Retype the data exactly, from its first line to the line containing "확인하려면 **강제 삭제**&#x200B;를 탭하거나 클릭합니다.", including both, and skip any picture.

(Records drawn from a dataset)
※ ※ ※

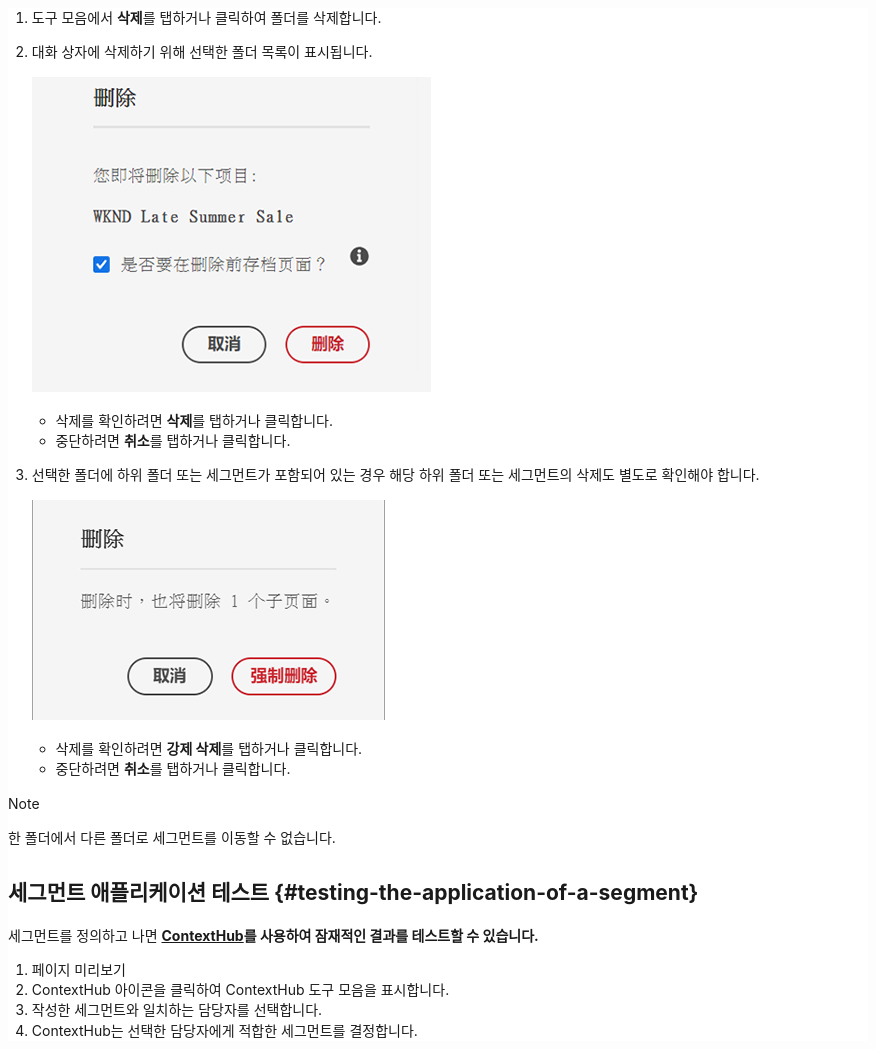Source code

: 1. 도구 모음에서 **삭제**&#x200B;를 탭하거나 클릭하여 폴더를 삭제합니다.

1. 대화 상자에 삭제하기 위해 선택한 폴더 목록이 표시됩니다.

   ![삭제 확인](../assets/contexthub-confirm-segment-delete.png)

   * 삭제를 확인하려면 **삭제**&#x200B;를 탭하거나 클릭합니다.
   * 중단하려면 **취소**&#x200B;를 탭하거나 클릭합니다.

1. 선택한 폴더에 하위 폴더 또는 세그먼트가 포함되어 있는 경우 해당 하위 폴더 또는 세그먼트의 삭제도 별도로 확인해야 합니다.

   ![하위 항목 삭제 확인](../assets/contexthub-confirm-segment-child-delete.png)

   * 삭제를 확인하려면 **강제 삭제**&#x200B;를 탭하거나 클릭합니다.
   * 중단하려면 **취소**&#x200B;를 탭하거나 클릭합니다.

>[!NOTE]
>
> 한 폴더에서 다른 폴더로 세그먼트를 이동할 수 없습니다.

## 세그먼트 애플리케이션 테스트 {#testing-the-application-of-a-segment}

세그먼트를 정의하고 나면 **[ContextHub](contexthub.md)를 사용하여 잠재적인 결과를 테스트할 수 있습니다.**

1. 페이지 미리보기
1. ContextHub 아이콘을 클릭하여 ContextHub 도구 모음을 표시합니다.
1. 작성한 세그먼트와 일치하는 담당자를 선택합니다.
1. ContextHub는 선택한 담당자에게 적합한 세그먼트를 결정합니다.
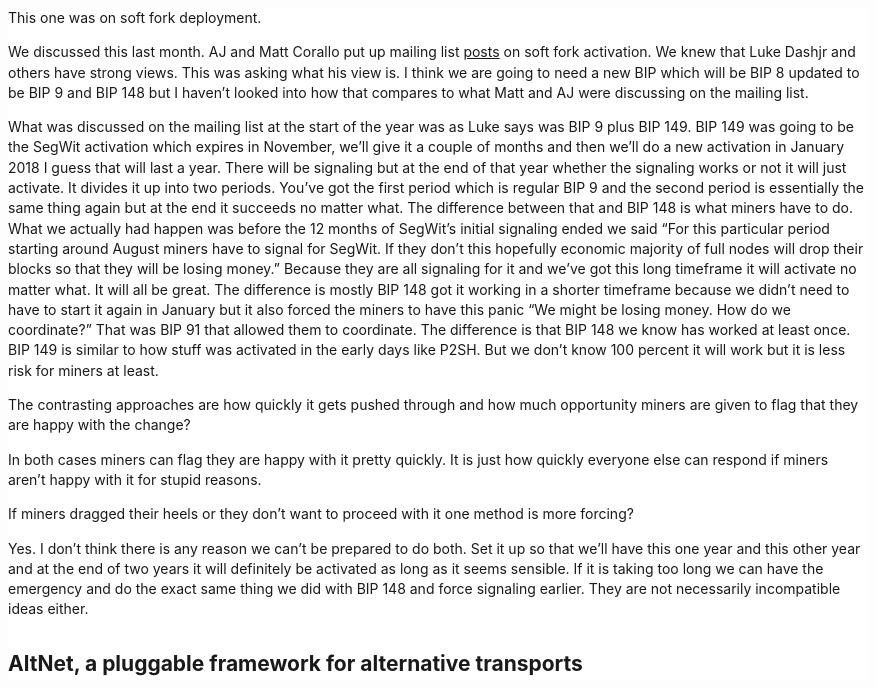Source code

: This one was on soft fork deployment.

We discussed this last month. AJ and Matt Corallo put up mailing list
[posts](https://lists.linuxfoundation.org/pipermail/bitcoin-dev/2020-January/017547.html)
on soft fork activation. We knew that Luke Dashjr and others have strong
views. This was asking what his view is. I think we are going to need a
new BIP which will be BIP 8 updated to be BIP 9 and BIP 148 but I
haven’t looked into how that compares to what Matt and AJ were
discussing on the mailing list.

What was discussed on the mailing list at the start of the year was as
Luke says was BIP 9 plus BIP 149. BIP 149 was going to be the SegWit
activation which expires in November, we’ll give it a couple of months
and then we’ll do a new activation in January 2018 I guess that will
last a year. There will be signaling but at the end of that year whether
the signaling works or not it will just activate. It divides it up into
two periods. You’ve got the first period which is regular BIP 9 and the
second period is essentially the same thing again but at the end it
succeeds no matter what. The difference between that and BIP 148 is what
miners have to do. What we actually had happen was before the 12 months
of SegWit’s initial signaling ended we said “For this particular period
starting around August miners have to signal for SegWit. If they don’t
this hopefully economic majority of full nodes will drop their blocks so
that they will be losing money.” Because they are all signaling for it
and we’ve got this long timeframe it will activate no matter what. It
will all be great. The difference is mostly BIP 148 got it working in a
shorter timeframe because we didn’t need to have to start it again in
January but it also forced the miners to have this panic “We might be
losing money. How do we coordinate?” That was BIP 91 that allowed them
to coordinate. The difference is that BIP 148 we know has worked at
least once. BIP 149 is similar to how stuff was activated in the early
days like P2SH. But we don’t know 100 percent it will work but it is
less risk for miners at least.

The contrasting approaches are how quickly it gets pushed through and
how much opportunity miners are given to flag that they are happy with
the change?

In both cases miners can flag they are happy with it pretty quickly. It
is just how quickly everyone else can respond if miners aren’t happy
with it for stupid reasons.

If miners dragged their heels or they don’t want to proceed with it one
method is more forcing?

Yes. I don’t think there is any reason we can’t be prepared to do both.
Set it up so that we’ll have this one year and this other year and at
the end of two years it will definitely be activated as long as it seems
sensible. If it is taking too long we can have the emergency and do the
exact same thing we did with BIP 148 and force signaling earlier. They
are not necessarily incompatible ideas either.

## AltNet, a pluggable framework for alternative transports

※ ※ ※

* Solution
Source code

: 1. 도구 모음에서 **삭제**&#x200B;를 탭하거나 클릭하여 폴더를 삭제합니다.

1. 대화 상자에 삭제하기 위해 선택한 폴더 목록이 표시됩니다.

   ![삭제 확인](../assets/contexthub-confirm-segment-delete.png)

   * 삭제를 확인하려면 **삭제**&#x200B;를 탭하거나 클릭합니다.
   * 중단하려면 **취소**&#x200B;를 탭하거나 클릭합니다.

1. 선택한 폴더에 하위 폴더 또는 세그먼트가 포함되어 있는 경우 해당 하위 폴더 또는 세그먼트의 삭제도 별도로 확인해야 합니다.

   ![하위 항목 삭제 확인](../assets/contexthub-confirm-segment-child-delete.png)

   * 삭제를 확인하려면 **강제 삭제**&#x200B;를 탭하거나 클릭합니다.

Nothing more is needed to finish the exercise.